WHAT YOU NEED TO DO: Extract every line from the items below that contains the word "used", and copy each of those lines in full.

• • • • • • •

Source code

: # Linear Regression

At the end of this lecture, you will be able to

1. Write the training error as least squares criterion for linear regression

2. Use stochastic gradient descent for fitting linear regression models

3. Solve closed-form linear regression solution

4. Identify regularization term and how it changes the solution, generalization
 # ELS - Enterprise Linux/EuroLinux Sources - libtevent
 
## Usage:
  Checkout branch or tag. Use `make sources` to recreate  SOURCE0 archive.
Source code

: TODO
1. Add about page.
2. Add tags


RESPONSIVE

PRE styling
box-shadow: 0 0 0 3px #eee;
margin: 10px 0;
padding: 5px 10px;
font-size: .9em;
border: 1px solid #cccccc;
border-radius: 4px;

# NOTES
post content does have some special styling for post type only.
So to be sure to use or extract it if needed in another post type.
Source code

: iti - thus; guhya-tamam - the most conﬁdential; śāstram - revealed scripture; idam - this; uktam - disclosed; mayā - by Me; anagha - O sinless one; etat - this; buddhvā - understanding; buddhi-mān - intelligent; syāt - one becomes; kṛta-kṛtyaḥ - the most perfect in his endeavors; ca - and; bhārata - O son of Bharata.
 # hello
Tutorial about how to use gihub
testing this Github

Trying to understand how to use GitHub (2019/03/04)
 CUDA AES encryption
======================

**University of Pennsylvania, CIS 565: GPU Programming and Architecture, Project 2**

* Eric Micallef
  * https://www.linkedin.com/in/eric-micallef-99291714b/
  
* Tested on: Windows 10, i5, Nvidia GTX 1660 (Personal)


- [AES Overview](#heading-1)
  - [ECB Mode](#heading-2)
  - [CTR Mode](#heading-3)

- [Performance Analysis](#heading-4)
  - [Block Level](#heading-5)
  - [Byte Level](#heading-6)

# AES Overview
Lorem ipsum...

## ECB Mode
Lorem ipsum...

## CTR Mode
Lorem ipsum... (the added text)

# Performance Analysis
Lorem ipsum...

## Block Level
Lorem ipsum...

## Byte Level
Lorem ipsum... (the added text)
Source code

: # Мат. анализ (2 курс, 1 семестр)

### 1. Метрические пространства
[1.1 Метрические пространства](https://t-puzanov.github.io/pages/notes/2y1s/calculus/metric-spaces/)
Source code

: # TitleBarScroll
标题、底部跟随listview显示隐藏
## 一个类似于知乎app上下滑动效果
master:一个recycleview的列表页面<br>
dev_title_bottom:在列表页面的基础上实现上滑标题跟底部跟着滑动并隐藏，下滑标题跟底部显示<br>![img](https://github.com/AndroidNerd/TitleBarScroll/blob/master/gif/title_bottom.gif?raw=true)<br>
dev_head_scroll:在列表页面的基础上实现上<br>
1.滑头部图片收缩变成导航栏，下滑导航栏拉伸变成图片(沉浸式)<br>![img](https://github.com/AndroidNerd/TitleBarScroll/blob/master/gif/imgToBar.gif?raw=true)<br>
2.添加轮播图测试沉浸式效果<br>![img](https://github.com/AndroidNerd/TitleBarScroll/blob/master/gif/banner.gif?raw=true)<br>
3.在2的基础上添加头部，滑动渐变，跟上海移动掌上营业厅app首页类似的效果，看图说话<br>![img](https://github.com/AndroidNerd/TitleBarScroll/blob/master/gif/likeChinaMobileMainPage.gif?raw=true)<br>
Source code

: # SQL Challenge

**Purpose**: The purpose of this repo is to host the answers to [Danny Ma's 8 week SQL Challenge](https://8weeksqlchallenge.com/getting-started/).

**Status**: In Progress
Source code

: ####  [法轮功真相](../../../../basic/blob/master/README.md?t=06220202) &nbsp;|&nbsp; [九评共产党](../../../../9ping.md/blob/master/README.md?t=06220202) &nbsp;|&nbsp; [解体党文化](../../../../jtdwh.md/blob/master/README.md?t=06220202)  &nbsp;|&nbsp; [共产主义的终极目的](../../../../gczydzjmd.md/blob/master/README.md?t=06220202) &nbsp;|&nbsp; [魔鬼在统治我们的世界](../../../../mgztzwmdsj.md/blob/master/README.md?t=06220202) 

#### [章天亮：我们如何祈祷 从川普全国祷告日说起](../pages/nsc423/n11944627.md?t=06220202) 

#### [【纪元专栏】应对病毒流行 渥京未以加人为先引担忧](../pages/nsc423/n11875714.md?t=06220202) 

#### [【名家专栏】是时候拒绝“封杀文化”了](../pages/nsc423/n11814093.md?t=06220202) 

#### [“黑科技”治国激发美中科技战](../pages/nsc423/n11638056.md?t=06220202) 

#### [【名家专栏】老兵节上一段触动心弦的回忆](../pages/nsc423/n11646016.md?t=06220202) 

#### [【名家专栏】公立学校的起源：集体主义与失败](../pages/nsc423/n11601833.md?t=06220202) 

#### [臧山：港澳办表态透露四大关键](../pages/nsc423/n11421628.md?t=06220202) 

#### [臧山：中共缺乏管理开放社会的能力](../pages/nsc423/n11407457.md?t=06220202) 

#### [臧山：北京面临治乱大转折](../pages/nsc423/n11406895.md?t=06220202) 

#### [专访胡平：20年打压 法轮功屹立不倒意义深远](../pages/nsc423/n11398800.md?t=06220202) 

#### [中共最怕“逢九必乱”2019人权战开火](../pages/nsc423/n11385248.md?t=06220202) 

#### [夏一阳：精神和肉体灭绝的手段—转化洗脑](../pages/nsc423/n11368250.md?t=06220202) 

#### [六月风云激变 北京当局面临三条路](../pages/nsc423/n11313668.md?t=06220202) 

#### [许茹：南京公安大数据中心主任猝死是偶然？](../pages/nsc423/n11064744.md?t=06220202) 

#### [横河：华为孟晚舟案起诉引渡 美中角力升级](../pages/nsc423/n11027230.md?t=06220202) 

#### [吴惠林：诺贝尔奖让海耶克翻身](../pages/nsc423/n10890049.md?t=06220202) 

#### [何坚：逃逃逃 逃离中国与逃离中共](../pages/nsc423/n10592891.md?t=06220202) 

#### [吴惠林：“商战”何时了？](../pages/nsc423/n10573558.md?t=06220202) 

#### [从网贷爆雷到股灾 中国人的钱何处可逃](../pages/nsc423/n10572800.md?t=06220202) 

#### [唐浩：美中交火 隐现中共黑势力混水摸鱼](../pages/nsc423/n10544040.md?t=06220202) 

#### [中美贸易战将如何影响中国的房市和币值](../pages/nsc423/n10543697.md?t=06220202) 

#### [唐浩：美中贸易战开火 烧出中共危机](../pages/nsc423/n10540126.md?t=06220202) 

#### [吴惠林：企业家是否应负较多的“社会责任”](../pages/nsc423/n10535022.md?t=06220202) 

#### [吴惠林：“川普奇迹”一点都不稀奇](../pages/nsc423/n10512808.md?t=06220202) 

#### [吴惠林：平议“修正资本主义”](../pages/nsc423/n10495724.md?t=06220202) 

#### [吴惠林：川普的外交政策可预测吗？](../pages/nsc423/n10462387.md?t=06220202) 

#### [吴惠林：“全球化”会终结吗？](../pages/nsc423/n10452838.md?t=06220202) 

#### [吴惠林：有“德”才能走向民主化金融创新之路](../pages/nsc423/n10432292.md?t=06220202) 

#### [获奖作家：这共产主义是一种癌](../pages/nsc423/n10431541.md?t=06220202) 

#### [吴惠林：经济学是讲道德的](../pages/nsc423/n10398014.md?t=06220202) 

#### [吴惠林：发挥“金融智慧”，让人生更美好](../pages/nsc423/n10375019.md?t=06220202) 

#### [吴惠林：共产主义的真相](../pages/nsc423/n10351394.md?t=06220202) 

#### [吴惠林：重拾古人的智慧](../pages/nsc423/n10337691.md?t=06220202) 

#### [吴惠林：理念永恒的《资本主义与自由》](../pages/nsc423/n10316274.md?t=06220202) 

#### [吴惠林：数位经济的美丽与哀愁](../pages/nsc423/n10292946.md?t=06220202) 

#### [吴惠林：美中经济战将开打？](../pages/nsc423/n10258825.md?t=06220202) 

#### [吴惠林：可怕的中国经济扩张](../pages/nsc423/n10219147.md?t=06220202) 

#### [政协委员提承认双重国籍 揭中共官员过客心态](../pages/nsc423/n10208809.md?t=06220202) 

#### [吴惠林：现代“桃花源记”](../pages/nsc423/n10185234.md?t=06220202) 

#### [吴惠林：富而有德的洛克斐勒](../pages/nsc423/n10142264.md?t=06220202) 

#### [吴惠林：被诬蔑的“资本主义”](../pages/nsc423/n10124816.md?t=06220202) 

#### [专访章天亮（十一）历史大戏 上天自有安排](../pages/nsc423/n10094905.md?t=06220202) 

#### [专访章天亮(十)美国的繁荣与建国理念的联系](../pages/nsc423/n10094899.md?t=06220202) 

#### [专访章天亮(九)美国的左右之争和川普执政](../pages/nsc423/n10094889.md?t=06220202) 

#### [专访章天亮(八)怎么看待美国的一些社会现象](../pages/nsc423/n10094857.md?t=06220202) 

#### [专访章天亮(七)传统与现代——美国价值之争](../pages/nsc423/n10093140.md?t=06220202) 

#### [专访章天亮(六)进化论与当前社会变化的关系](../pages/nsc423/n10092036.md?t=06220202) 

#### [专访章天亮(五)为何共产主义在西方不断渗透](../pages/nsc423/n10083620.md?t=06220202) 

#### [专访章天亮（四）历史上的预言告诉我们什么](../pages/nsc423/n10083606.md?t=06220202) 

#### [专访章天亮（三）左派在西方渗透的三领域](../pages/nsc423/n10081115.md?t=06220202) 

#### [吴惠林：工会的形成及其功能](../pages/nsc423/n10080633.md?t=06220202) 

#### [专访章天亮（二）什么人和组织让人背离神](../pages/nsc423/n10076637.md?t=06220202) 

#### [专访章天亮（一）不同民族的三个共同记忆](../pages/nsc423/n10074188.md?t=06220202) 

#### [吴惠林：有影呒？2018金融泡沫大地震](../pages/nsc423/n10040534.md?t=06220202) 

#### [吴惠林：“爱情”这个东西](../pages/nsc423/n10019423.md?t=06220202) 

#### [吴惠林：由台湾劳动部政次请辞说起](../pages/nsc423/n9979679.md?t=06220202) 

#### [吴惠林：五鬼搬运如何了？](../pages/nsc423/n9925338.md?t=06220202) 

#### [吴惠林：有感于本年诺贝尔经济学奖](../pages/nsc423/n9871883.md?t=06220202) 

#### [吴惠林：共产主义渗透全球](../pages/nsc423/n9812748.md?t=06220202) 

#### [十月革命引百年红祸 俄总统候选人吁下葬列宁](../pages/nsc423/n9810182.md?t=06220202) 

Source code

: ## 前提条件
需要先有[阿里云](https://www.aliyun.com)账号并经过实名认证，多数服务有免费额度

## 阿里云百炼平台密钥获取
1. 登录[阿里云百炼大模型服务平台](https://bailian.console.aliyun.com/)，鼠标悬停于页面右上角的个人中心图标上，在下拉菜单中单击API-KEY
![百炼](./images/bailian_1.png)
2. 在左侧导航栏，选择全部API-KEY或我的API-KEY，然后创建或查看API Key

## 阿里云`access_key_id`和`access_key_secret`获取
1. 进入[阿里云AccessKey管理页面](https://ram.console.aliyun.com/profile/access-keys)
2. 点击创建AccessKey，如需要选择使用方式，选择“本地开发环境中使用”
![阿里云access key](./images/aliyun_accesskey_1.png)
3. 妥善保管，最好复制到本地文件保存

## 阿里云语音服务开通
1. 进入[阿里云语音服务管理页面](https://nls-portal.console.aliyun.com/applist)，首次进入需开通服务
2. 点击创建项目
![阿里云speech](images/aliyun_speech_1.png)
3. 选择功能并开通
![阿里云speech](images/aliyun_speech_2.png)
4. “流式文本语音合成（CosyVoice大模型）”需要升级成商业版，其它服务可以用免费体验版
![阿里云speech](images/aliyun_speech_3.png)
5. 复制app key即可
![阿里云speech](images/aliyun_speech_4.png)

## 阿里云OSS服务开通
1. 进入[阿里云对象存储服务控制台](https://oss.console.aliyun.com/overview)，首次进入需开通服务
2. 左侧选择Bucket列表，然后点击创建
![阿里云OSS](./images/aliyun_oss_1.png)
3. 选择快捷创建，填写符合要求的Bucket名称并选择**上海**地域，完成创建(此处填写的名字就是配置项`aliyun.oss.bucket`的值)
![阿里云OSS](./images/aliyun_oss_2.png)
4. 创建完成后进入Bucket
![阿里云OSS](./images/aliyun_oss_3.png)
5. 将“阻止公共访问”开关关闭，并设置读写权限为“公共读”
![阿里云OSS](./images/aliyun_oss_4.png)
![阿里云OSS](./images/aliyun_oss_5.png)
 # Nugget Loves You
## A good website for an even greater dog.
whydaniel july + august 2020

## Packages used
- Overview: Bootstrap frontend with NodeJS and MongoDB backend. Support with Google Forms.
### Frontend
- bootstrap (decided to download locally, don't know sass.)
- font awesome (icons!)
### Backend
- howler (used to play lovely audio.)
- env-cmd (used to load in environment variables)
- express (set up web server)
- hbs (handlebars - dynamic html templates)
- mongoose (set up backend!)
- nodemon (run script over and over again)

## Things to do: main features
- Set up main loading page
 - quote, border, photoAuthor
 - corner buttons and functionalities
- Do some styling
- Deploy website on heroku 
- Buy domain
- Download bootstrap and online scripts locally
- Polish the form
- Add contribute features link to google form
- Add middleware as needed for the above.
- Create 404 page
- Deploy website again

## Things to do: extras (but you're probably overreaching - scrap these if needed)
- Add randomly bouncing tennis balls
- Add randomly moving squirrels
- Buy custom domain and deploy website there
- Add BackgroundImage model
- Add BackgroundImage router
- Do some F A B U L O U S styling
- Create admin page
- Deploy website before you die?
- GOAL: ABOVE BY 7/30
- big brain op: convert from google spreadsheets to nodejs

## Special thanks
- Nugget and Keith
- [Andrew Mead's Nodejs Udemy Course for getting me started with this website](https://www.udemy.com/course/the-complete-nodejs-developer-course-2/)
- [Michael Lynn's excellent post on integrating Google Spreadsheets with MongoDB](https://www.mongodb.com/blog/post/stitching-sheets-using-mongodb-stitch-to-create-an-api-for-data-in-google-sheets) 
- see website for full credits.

• • • • • • •

EXPECTED OUTPUT:
## Packages used
- howler (used to play lovely audio.)
- env-cmd (used to load in environment variables)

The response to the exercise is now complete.